Brant, R. (1990). Assessing Proportionality in the Proportional Odds Model for Ordinal Logistic Regression. Biometrics 46(4), 1171-1178. DOI
Cameron, A. C. & Trivedi, P. K. (2005). Microeconometrics: Methods and Applications. Cambridge University Press. ISBN 978-0-521-84805-3.
Greene, W. H. (2012). Econometric Analysis. 7th ed. Prentice Hall. ISBN 978-0-131-39538-1.

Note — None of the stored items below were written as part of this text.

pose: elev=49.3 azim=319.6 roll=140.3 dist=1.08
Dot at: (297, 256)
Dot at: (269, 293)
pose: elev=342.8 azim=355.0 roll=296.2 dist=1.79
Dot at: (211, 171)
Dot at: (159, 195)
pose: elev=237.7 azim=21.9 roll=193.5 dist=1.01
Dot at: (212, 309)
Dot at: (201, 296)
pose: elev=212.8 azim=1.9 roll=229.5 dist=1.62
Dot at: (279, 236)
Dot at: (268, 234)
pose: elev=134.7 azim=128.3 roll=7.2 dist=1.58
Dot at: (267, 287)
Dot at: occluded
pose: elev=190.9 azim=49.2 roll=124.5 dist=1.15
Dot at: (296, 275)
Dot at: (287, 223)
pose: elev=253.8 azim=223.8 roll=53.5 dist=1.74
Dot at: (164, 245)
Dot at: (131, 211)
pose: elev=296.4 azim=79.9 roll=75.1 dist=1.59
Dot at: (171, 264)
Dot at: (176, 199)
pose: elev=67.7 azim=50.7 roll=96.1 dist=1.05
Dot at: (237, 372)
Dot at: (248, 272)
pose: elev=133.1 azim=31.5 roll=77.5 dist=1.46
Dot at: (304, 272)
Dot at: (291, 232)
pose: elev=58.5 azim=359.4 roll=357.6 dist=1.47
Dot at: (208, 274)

Hausman, J. A. & McFadden, D. (1984). Specification Tests for the Multinomial Logit Model. Econometrica 52(5), 1219-1240. DOI
McCullagh, P. (1980). Regression Models for Ordinal Data. Journal of the Royal Statistical Society: Series B 42(2), 109-142. DOI
McFadden, D. (1974). Conditional Logit Analysis of Qualitative Choice Behavior. In P. Zarembka (Ed.), Frontiers in Econometrics (pp. 105-142). Academic Press.
Train, K. E. (2009). Discrete Choice Methods with Simulation. 2nd ed. Cambridge University Press. ISBN 978-0-521-74738-7.
Wooldridge, J. M. (2010). Econometric Analysis of Cross Section and Panel Data. 2nd ed. MIT Press. ISBN 978-0-262-23258-6.